Structural Integrity Associates | News and Views, Volume 51 | Pitting Corrosion in Conventional Fossil Boilers and Combined Cycle:HRSGs

News & Views, Volume 51 | Materials Lab Featured Damage Mechanism

PITTING CORROSION IN CONVENTIONAL FOSSIL BOILERS AND COMBINED CYCLE/HRSGS

By:  Wendy Weiss

Pitting is a localized corrosion phenomenon in which a relatively small loss of metal can result in the catastrophic failure of a tube. Pitting can also be the precursor to other damage mechanisms, including corrosion fatigue and stress corrosion cracking. Pits often are small and may be filled with corrosion products or oxide, so that identification of the severity of pitting attack by visual examination can be difficult. 
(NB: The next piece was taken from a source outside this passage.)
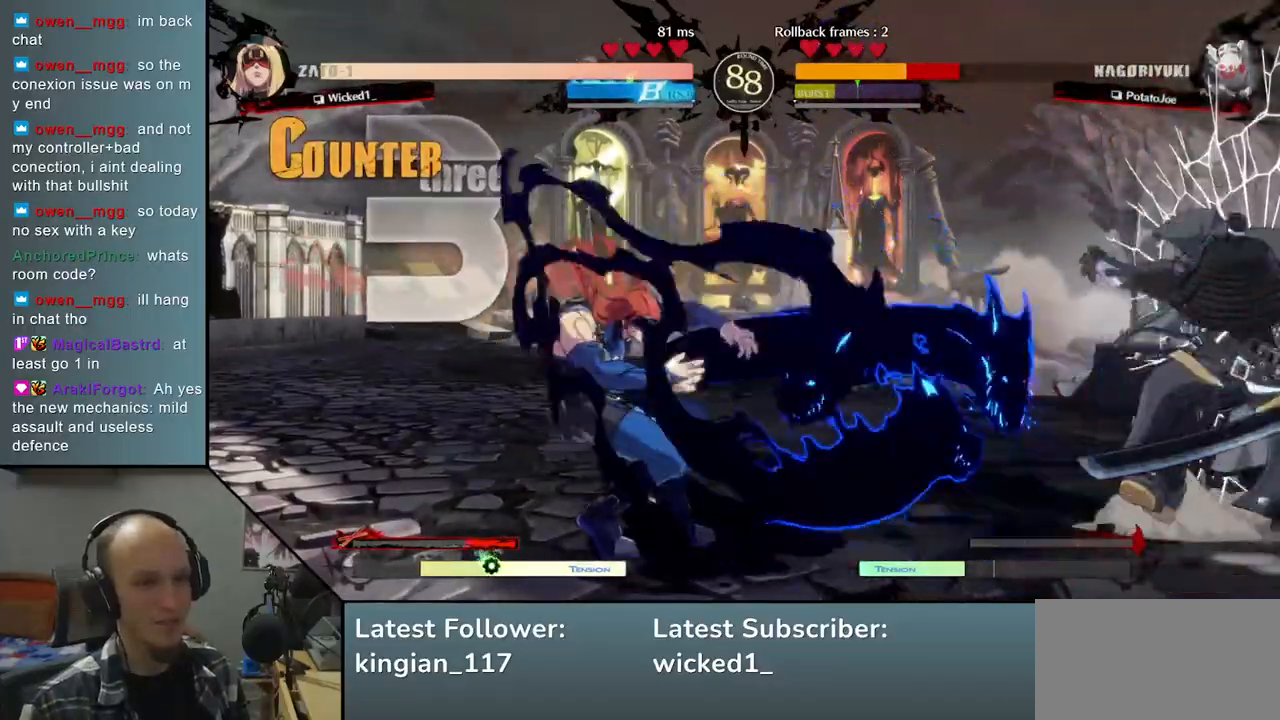
{"buttons": [], "left_stick": "left", "events": [[500, "left_stick", "left"]]}
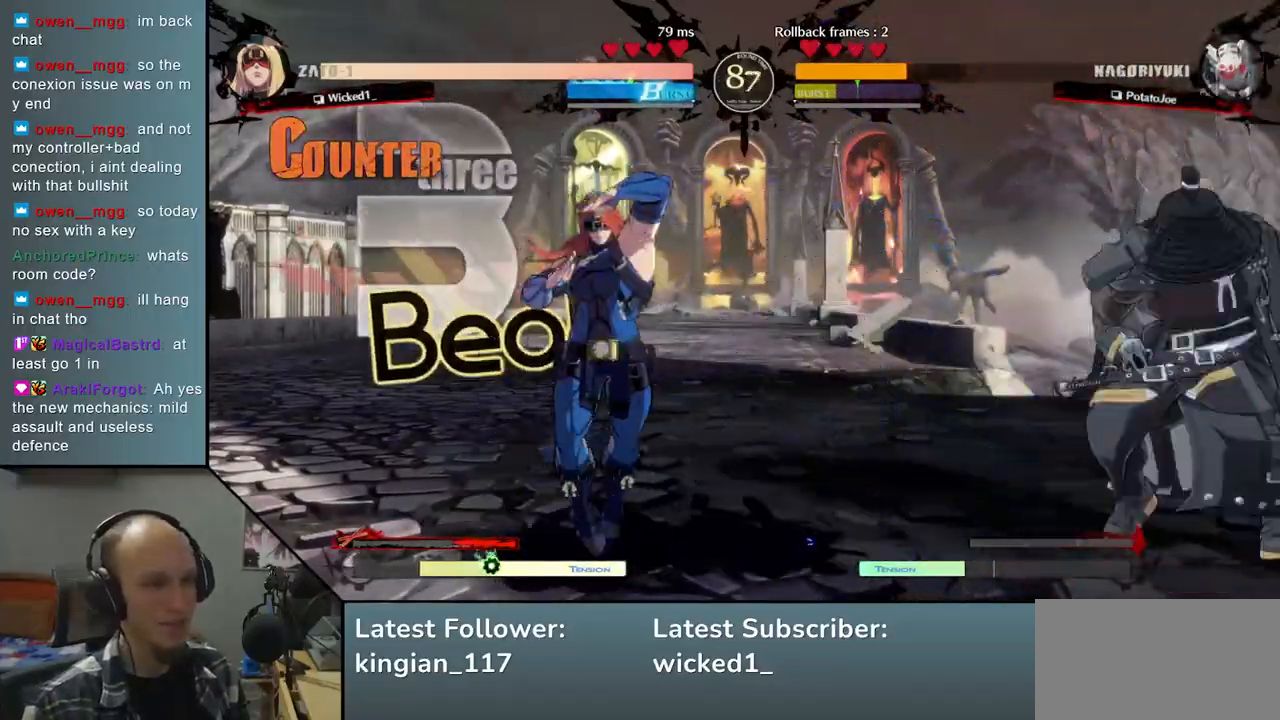
{"buttons": [], "left_stick": "right", "events": [[50, "R1", "down"], [167, "R1", "up"], [467, "left_stick", "right"]]}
Figure 1. Severe pitting in a tube from a package boiler

Mechanism 

Pitting is a localized corrosion attack involving dissolution of the tube metal surface in a small and well-defined area. Pitting corrosion can occur in any component in contact with water under stagnant oxygenated conditions. Pitting in economizer tubing is typically the result of poor shutdown practices that allow contact with highly-oxygenated, stagnant water. Pitting also may occur in waterwall tubing as a result of acidic attack stemming from an unsatisfactory chemical cleaning or acidic contamination. 

Pits that are associated with low pH conditions tend to be numerous and spaced fairly close together. The pits tend to be deep-walled compared to the length of the defect. A breakdown of the passive metal surface initiates the pitting process under stagnant oxygenated conditions. A large potential difference develops between the small area of the initiated active pit (anode) and the passive area around the pit (cathode). The pit will grow in the presence of a concentrated salt or acidic species. The metal ion salt (M+A-) combines with water and forms a metal hydroxide and a corresponding free acid (e.g., hydrochloric acid when chloride is present). Oxygen reduction at the cathode suppresses the corrosion around the edges of the pit, but inside the pit the rate of attack increases as the local environment within the pit becomes more acidic. In the event that the surfaces along the walls of the pit are not repassivated, the rate of pit growth will continue to increase since the reaction is no longer governed by the bulk fluid environment. Pitting is frequently encountered in stagnant conditions that allow the site initiation and concentration, allowing the attack to continue. 

The most common cause of pitting in steam touched tubing results from oxygen rich stagnant condensate formed during shutdown. Forced cooling and / or improper draining and venting of assemblies may result in the presence of excess moisture. The interface between the liquid and air is the area of highest susceptibility. Pitting can also be accelerated if conditions allow deposition of salts such as sodium sulfate that combine with moisture during shutdown. Volatile carryover is a function of drum pressure, while mechanical carryover can increase when operating with a high drum level or holes in the drum separators. Pitting due to the effects of sodium sulfate may occur in the reheater sections of conventional and HRSG units because the sulfate is less soluble and deposits on the internal surfaces. During shutdowns the moisture that forms then is more acidic. 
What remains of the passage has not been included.